Wall Street is not pricing the sheer scale of acceleration in the hybrid cloud enterprise segment that Azure rocks even if Amazon AWS remains the global market share leader in the public cloud domain. At a valuation multiple of 29 times earnings, I do not believe Microsoft is remotely overvalued though I would use a correction to sell at the money put options, ideally if implied volatilities in Chicago rise to 25%, as they did in the mini-meltdown of late 2018. With some help from its CBOE options, I expect to trade Microsoft in a 135 – 180 range in 2020.
Even though the S&P 500 index rose by a stellar 26% in 2019, Microsoft rose by more than twice the broad index of Wall Street equities. Satya Nadella is a gift that does not cease giving for me and my friends, one of history’s great money making machines reincarnated as a modest, soft spoken software industry titan.
MSFT’s Intelligent Cloud Division revenues rose by a stunning 27% when the company reported in October. Azure was the crown jewel of Intelligent Cloud, up a phenomenal 59%, but LinkedIn/social media also delivered double digit growth.
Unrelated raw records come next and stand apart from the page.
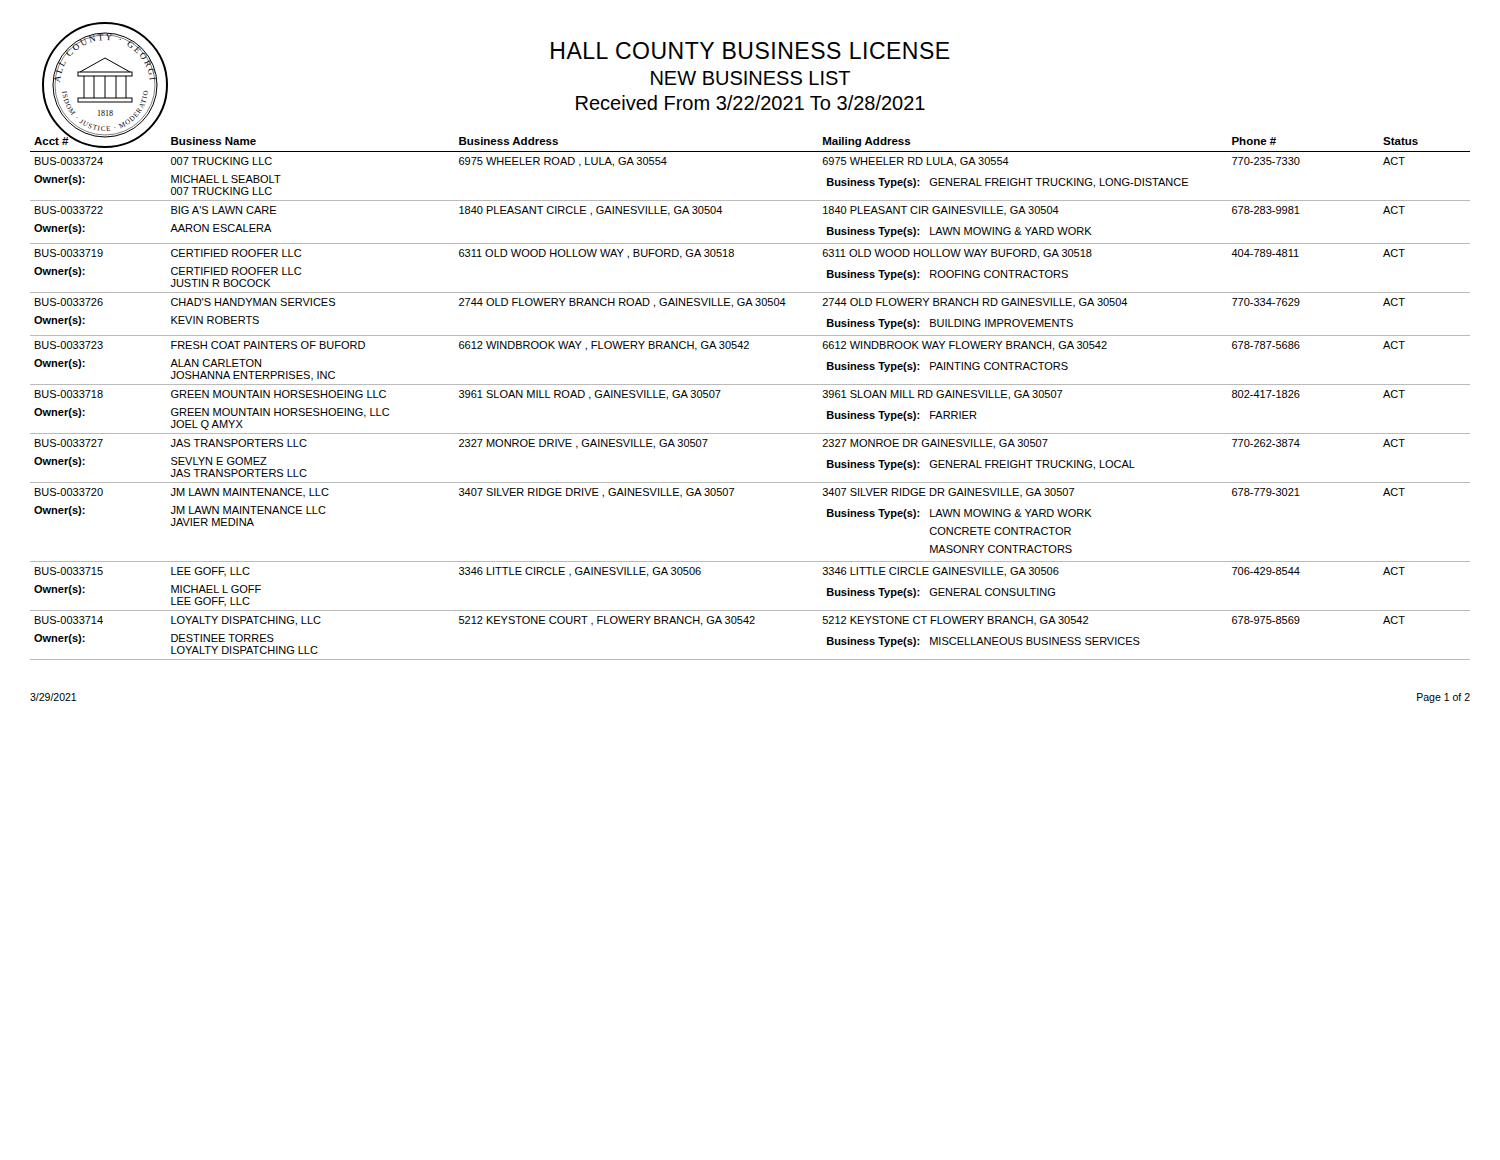HALL COUNTY · GEORGIA WISDOM · JUSTICE · MODERATION 1818
HALL COUNTY BUSINESS LICENSE
NEW BUSINESS LIST
Received From 3/22/2021 To 3/28/2021
| Acct # | Business Name | Business Address | Mailing Address | Phone # | Status |
| --- | --- | --- | --- | --- | --- |
| BUS-0033724 | 007 TRUCKING LLC | 6975 WHEELER ROAD , LULA, GA 30554 | 6975 WHEELER RD LULA, GA 30554 | 770-235-7330 | ACT |
| Owner(s): | MICHAEL L SEABOLT 007 TRUCKING LLC | / Business Type(s): / GENERAL FREIGHT TRUCKING, LONG-DISTANCE / | | |
| BUS-0033722 | BIG A'S LAWN CARE | 1840 PLEASANT CIRCLE , GAINESVILLE, GA 30504 | 1840 PLEASANT CIR GAINESVILLE, GA 30504 | 678-283-9981 | ACT |
| Owner(s): | AARON ESCALERA | / Business Type(s): / LAWN MOWING & YARD WORK / | | |
| BUS-0033719 | CERTIFIED ROOFER LLC | 6311 OLD WOOD HOLLOW WAY , BUFORD, GA 30518 | 6311 OLD WOOD HOLLOW WAY BUFORD, GA 30518 | 404-789-4811 | ACT |
| Owner(s): | CERTIFIED ROOFER LLC JUSTIN R BOCOCK | / Business Type(s): / ROOFING CONTRACTORS / | | |
| BUS-0033726 | CHAD'S HANDYMAN SERVICES | 2744 OLD FLOWERY BRANCH ROAD , GAINESVILLE, GA 30504 | 2744 OLD FLOWERY BRANCH RD GAINESVILLE, GA 30504 | 770-334-7629 | ACT |
| Owner(s): | KEVIN ROBERTS | / Business Type(s): / BUILDING IMPROVEMENTS / | | |
| BUS-0033723 | FRESH COAT PAINTERS OF BUFORD | 6612 WINDBROOK WAY , FLOWERY BRANCH, GA 30542 | 6612 WINDBROOK WAY FLOWERY BRANCH, GA 30542 | 678-787-5686 | ACT |
| Owner(s): | ALAN CARLETON JOSHANNA ENTERPRISES, INC | / Business Type(s): / PAINTING CONTRACTORS / | | |
| BUS-0033718 | GREEN MOUNTAIN HORSESHOEING LLC | 3961 SLOAN MILL ROAD , GAINESVILLE, GA 30507 | 3961 SLOAN MILL RD GAINESVILLE, GA 30507 | 802-417-1826 | ACT |
| Owner(s): | GREEN MOUNTAIN HORSESHOEING, LLC JOEL Q AMYX | / Business Type(s): / FARRIER / | | |
| BUS-0033727 | JAS TRANSPORTERS LLC | 2327 MONROE DRIVE , GAINESVILLE, GA 30507 | 2327 MONROE DR GAINESVILLE, GA 30507 | 770-262-3874 | ACT |
| Owner(s): | SEVLYN E GOMEZ JAS TRANSPORTERS LLC | / Business Type(s): / GENERAL FREIGHT TRUCKING, LOCAL / | | |
| BUS-0033720 | JM LAWN MAINTENANCE, LLC | 3407 SILVER RIDGE DRIVE , GAINESVILLE, GA 30507 | 3407 SILVER RIDGE DR GAINESVILLE, GA 30507 | 678-779-3021 | ACT |
| Owner(s): | JM LAWN MAINTENANCE LLC JAVIER MEDINA | / Business Type(s): / LAWN MOWING & YARD WORK / / / CONCRETE CONTRACTOR / / / MASONRY CONTRACTORS / | | |
| BUS-0033715 | LEE GOFF, LLC | 3346 LITTLE CIRCLE , GAINESVILLE, GA 30506 | 3346 LITTLE CIRCLE GAINESVILLE, GA 30506 | 706-429-8544 | ACT |
| Owner(s): | MICHAEL L GOFF LEE GOFF, LLC | / Business Type(s): / GENERAL CONSULTING / | | |
| BUS-0033714 | LOYALTY DISPATCHING, LLC | 5212 KEYSTONE COURT , FLOWERY BRANCH, GA 30542 | 5212 KEYSTONE CT FLOWERY BRANCH, GA 30542 | 678-975-8569 | ACT |
| Owner(s): | DESTINEE TORRES LOYALTY DISPATCHING LLC | / Business Type(s): / MISCELLANEOUS BUSINESS SERVICES / | | |
3/29/2021
Page 1 of 2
Options open interest and call buying suggest MSFT is still under accumulation by both real money and hedge fund accounts till at least 170 – 175.
In retrospect, CEO Satya Nadella has executed the most spectacular turnaround in the history of global software since 2013. Microsoft shares rose from 30 to 157 in his tenure, a colossal legacy of wealth creation that I both chronicled in my financial press columns and benefited from in my family investment account.
The corporate culture Nadella has fostered simply makes the Ballmer era “Evil Empire of Redmond” label anachronistic. Microsoft’s workforce is a microcosm of the world (including my South African software maestro bother in law!) and it truly cares for its employees welfare, as illustrated by its $500 million investment in affordable housing in Seattle. I feel proud to buy the shares of a company that creates both shareholder and social value, not destroys them like so many predatory, debt driven businesses in the Gulf with their command and control, quasi feudal, communal, mediocre Stone Age corporate cultures.
Microsoft’s market cap has risen a stunning $860 billion since 2013. Microsoft’s lost decade under Steve Ballmer was a disaster for shareholders and the business. Ballmer missed the social media revolution, surrendered to Google in paid search, was humiliated by Apple and Samsung in smartphones, a strategic disaster that culminated in the acquisition and exit from the Nokia mobile phone joint venture.
Microsoft’s Azure even trailed Amazon’s AWS in cloud computing. Microsoft under Bill Gates and Steve Ballmer just rode the colossal profit wave of its MS/DOS operating system, the (Windows) digital engine of the PC client – server revolution since the early 1990’s. Yet Microsoft is now the king of the hybrid cloud, a pioneer in technology’s most transformational revolutions of our time.